The Pain and Joy of Elul

By RACHEL SABATH BEIT-HALACHMI
 
Elul looms large. As the summer wanes, this Hebrew month presents us with the enormous possibilities of teshuva, or repentance.

While the practice of asking for forgiveness from God is part of the daily prayers, during the month of Elul we are meant to take this to an entirely new level – by turning to every person in our lives, and to God, and asking for forgiveness for all the ways we have failed in the past year. It is perhaps one of the most powerful, terrifying and purifying religious practices.

But the sages differ on how one should engage in this practice, and what its dangers and limitations are. Rabbi Jonah of Gerona, a medieval scholar, posits in The Gates of Repentance that the first principle of teshuva is, “One must ask oneself: ‘What have I done? What have I become?’” This initial act of reflecting on who we are and what we have become in the last year is only a beginning. The hard part is turning to those we are closest to, whom we might have hurt (and who hasn’t hurt someone this year, even unintentionally?), and saying to them: “Please forgive me if I have hurt you in some way.” Whether the pain we caused was known or unknown to us, just saying these words can open up the path for reconciliation, but such direct interpersonal encounters can also open a floodgate of difficult responses and realizations.

But the ancient sages who edited the Babylonian Talmud tractate of Yoma were very much aware of the complexities of this practice of asking for forgiveness. They knew that if we were really to take the practice seriously, difficult questions would emerge: How many times do I have to ask someone to forgive me? What if the person I need to ask forgiveness from has died? Is it always the right time to ask for forgiveness? Experienced as they were with the same human frailties that we struggle with, the sages taught us some guiding principles which, even today, may help us best navigate Elul: • You need to ask someone for forgiveness at least three times; • If need be, ask rabbis and friends for help in a difficult situation; • Even if the person is deceased, you should go to their grave and ask them and God for forgiveness; • Repentance isn’t always possible and we cannot force another person to forgive us; Don’t wait until the night before Yom Kippur to ask someone to forgive you. And don’t wait for a time when it might get easier – because it probably won’t.

As the famous rabbinic dictum in Mishna Pirkei Avot, repeated in the liturgy, teaches us, “Repent one day before your death. But how do we know when the day before our death will be? We don’t, and thus we should repent every day.” (Shabbat 153a) All of these questions and challenges become the focus in Elul, an entire month of engagement with our most difficult relationships. All of them call for examination, all of them call on us to rethink and repair them.

Even the most perfect and righteous need to examine their deeds.

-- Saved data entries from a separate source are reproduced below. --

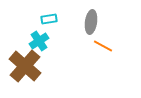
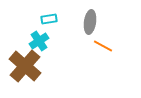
gray ellipse: moved 1 px left
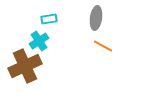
gray ellipse: moved 6 px right, 4 px up
brown cross: rotated 24 degrees clockwise
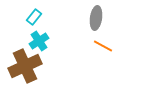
cyan rectangle: moved 15 px left, 2 px up; rotated 42 degrees counterclockwise
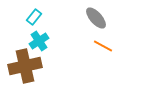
gray ellipse: rotated 50 degrees counterclockwise
brown cross: rotated 12 degrees clockwise
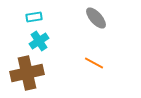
cyan rectangle: rotated 42 degrees clockwise
orange line: moved 9 px left, 17 px down
brown cross: moved 2 px right, 7 px down
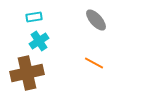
gray ellipse: moved 2 px down
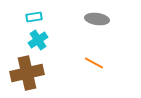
gray ellipse: moved 1 px right, 1 px up; rotated 40 degrees counterclockwise
cyan cross: moved 1 px left, 1 px up
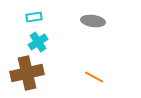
gray ellipse: moved 4 px left, 2 px down
cyan cross: moved 2 px down
orange line: moved 14 px down
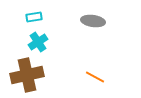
brown cross: moved 2 px down
orange line: moved 1 px right
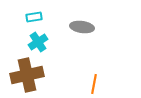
gray ellipse: moved 11 px left, 6 px down
orange line: moved 1 px left, 7 px down; rotated 72 degrees clockwise
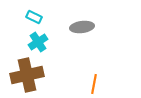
cyan rectangle: rotated 35 degrees clockwise
gray ellipse: rotated 15 degrees counterclockwise
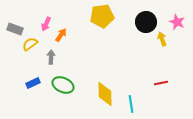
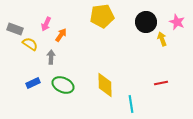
yellow semicircle: rotated 70 degrees clockwise
yellow diamond: moved 9 px up
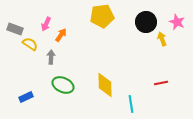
blue rectangle: moved 7 px left, 14 px down
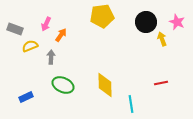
yellow semicircle: moved 2 px down; rotated 56 degrees counterclockwise
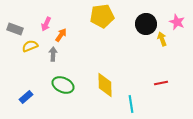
black circle: moved 2 px down
gray arrow: moved 2 px right, 3 px up
blue rectangle: rotated 16 degrees counterclockwise
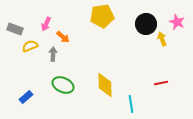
orange arrow: moved 2 px right, 2 px down; rotated 96 degrees clockwise
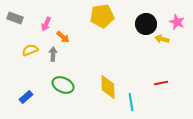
gray rectangle: moved 11 px up
yellow arrow: rotated 56 degrees counterclockwise
yellow semicircle: moved 4 px down
yellow diamond: moved 3 px right, 2 px down
cyan line: moved 2 px up
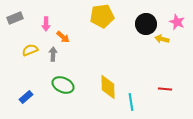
gray rectangle: rotated 42 degrees counterclockwise
pink arrow: rotated 24 degrees counterclockwise
red line: moved 4 px right, 6 px down; rotated 16 degrees clockwise
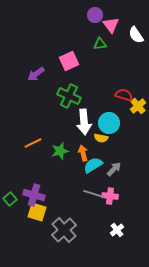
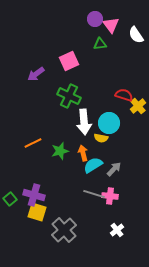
purple circle: moved 4 px down
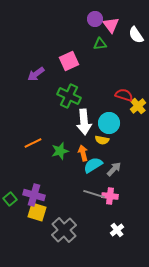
yellow semicircle: moved 1 px right, 2 px down
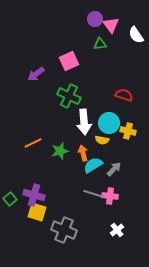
yellow cross: moved 10 px left, 25 px down; rotated 35 degrees counterclockwise
gray cross: rotated 25 degrees counterclockwise
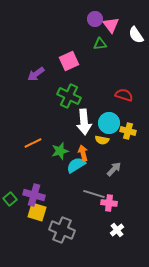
cyan semicircle: moved 17 px left
pink cross: moved 1 px left, 7 px down
gray cross: moved 2 px left
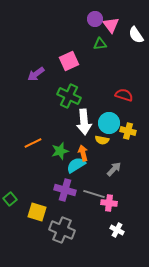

As Rabbi Jonah of Gerona wrote, quoting Ecclesiastes: “‘There is not a righteous person on earth who does [only] good and does not sin’ (Eccles.7:20). However, [the righteous] subdue their evil inclination 100 times. If they have succumbed to a sin once, they do not repeat it, to prevent becoming loathsome in their own eyes; and so they repent.”

(The Gates of Repentance, The First Gate) It is this process of teshuva now which will enable us to better engage with the deep spiritual challenges of the month that follows, Tishrei.

The more work we do now on heshbon hanefesh (accounting for one’s soul), the greater will be our joy, because we will be living our most important relationships – and our entire lives – closer to the best vision we have for ourselves.